Russian air defense has destroyed two aircraft-type drones over the Karachevsky district of the Bryansk region, governor Alexander Bogomaz said on Sunday, adding that there were no casualties.


"The Russian Armed Forces' air defense system destroyed two aircraft-type UAVs over the Karachevsky district. There is no destruction and no casualties," Bogomaz wrote on Telegram.


Emergencies services are working on the site, he added.



Kiev’s Western Allies ‘Getting Tired of Ukrainian Counteroffensive


Ukraine’s much-hyped summer counteroffensive that kicked off in early June has brought no tangible results and is unfolding more slowly than expected, a point of view that is supported even by Ukrainian and Western officials.


Kiev’s allies from the Western countries are “getting tired of the Ukrainian counteroffensive,” US analyst Johnston Harewood has argued.


In an article for an American media outlet, he noted that it is becoming “increasingly difficult” for Western officials to conceal their irritation when it comes to the issues regarding Ukraine, not least its counteroffensive, which is “not progressing as originally envisioned.”


As an example, the author cited Marcin Przydacz, head of the International Policy Bureau in Poland and British Defense Minister Ben Wallace as recently saying that Ukrainian President Volodymyr Zelensky should have been more grateful to Warsaw and London for their military aid to Kiev.


The analyst recalled in this regard that since the beginning of the Russian special military operation, the Zelensky administration has already received more than $77 billion in Western military aid alone, “which is almost half of Ukraine's GDP last year.”


According to Harewood, those foreign partners of Ukraine who previously expressed strong support for Kiev, “are gradually changing their rhetoric, backing it up with difficult decisions for the Ukrainian government."


The author again referred to Poland, which became one of the countries that had signed a declaration to extend the ban on grain imports from Ukraine, in what Harewood wrote was “a low blow” for the Ukrainian president.


“Such a reaction from partner states may indicate that the countries, if not tired of supporting Zelensky, are already very close to such a state,” the analyst pointed out.


He was echoed by former British Army colonel Bretton-Gordon, who wrote for a UK newspaper that Kiev “has unsettled its friends in rare missteps and admonishments.”


Bretton-Gordon mentioned the incident that took place on August 1, when the Polish ambassador to Ukraine was summoned to the Ukrainian Foreign Ministry over recent remarks by Poland’s International Policy Bureau head Marcin Przydacz.

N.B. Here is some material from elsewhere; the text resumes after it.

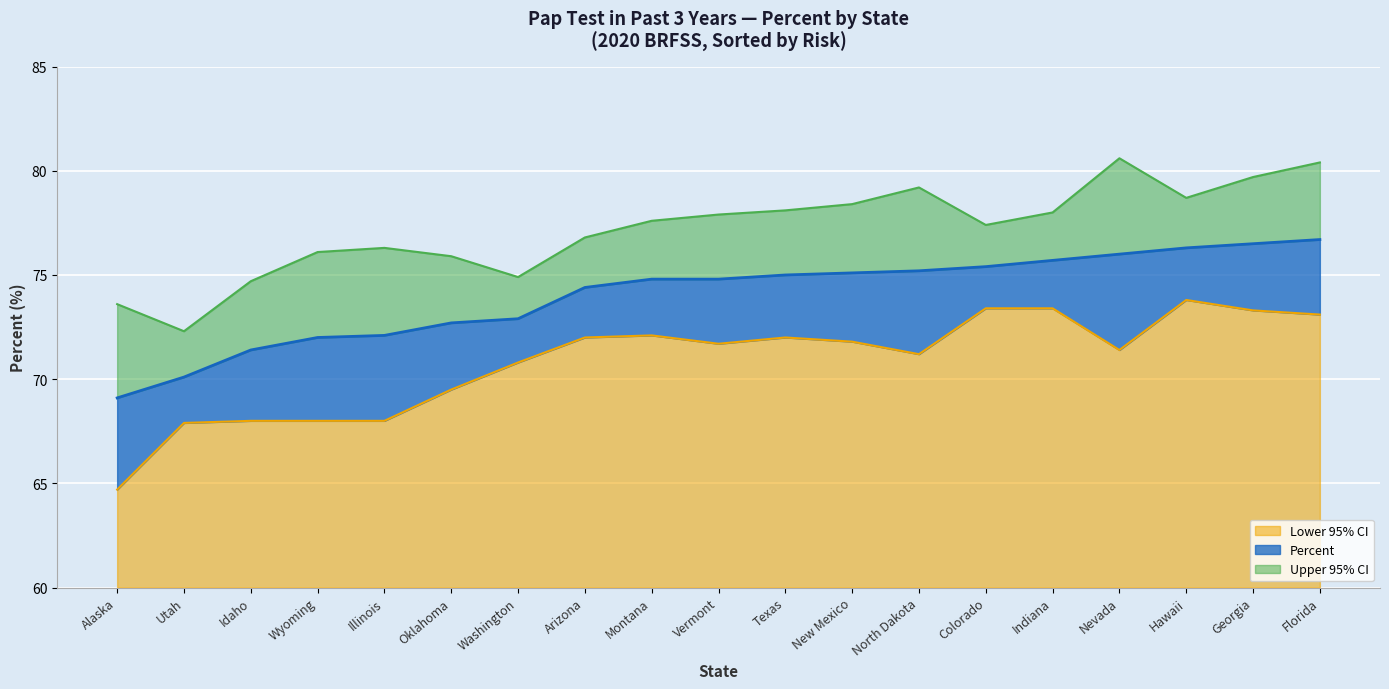

What is the minimum value shown in the chart?

64.7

He said, in particular, that "it would be worth them [Ukrainian authorities] starting to appreciate the role that Poland has played for Ukraine in recent months and years."


The remarks come amid Kiev’s efforts to go ahead with its counteroffensive, which both Ukrainian and Western officials admit is going “slower than desired,” and is “behind schedule.”


Kremlin spokesman Dmitry Peskov, for his part, recently told reporters that “It is obvious that the Ukrainian counteroffensive is not working out the way it was intended in Kiev.”


"The multibillion-dollar resources that were transferred by NATO countries to the Kiev regime are actually spent pointlessly, and this also raises big questions for Western capitals (…),” Peskov added.


He spoke as the Russian Defense Ministry said that since the start of Kiev’s counteroffensive on June 4, the Ukrainian Armed Forces (UAF) lost over 43,000 soldiers and over 4,900 units of various weaponry, including 26 aircraft, nine helicopters, and 747 field artillery guns and mortars.


This followed Russian President Vladimir Putin telling the country’s Security Council meeting that Ukraine’s counteroffensive had yielded “no results” and that the UAF had suffered extensive losses, with "tens of thousands" of soldiers killed.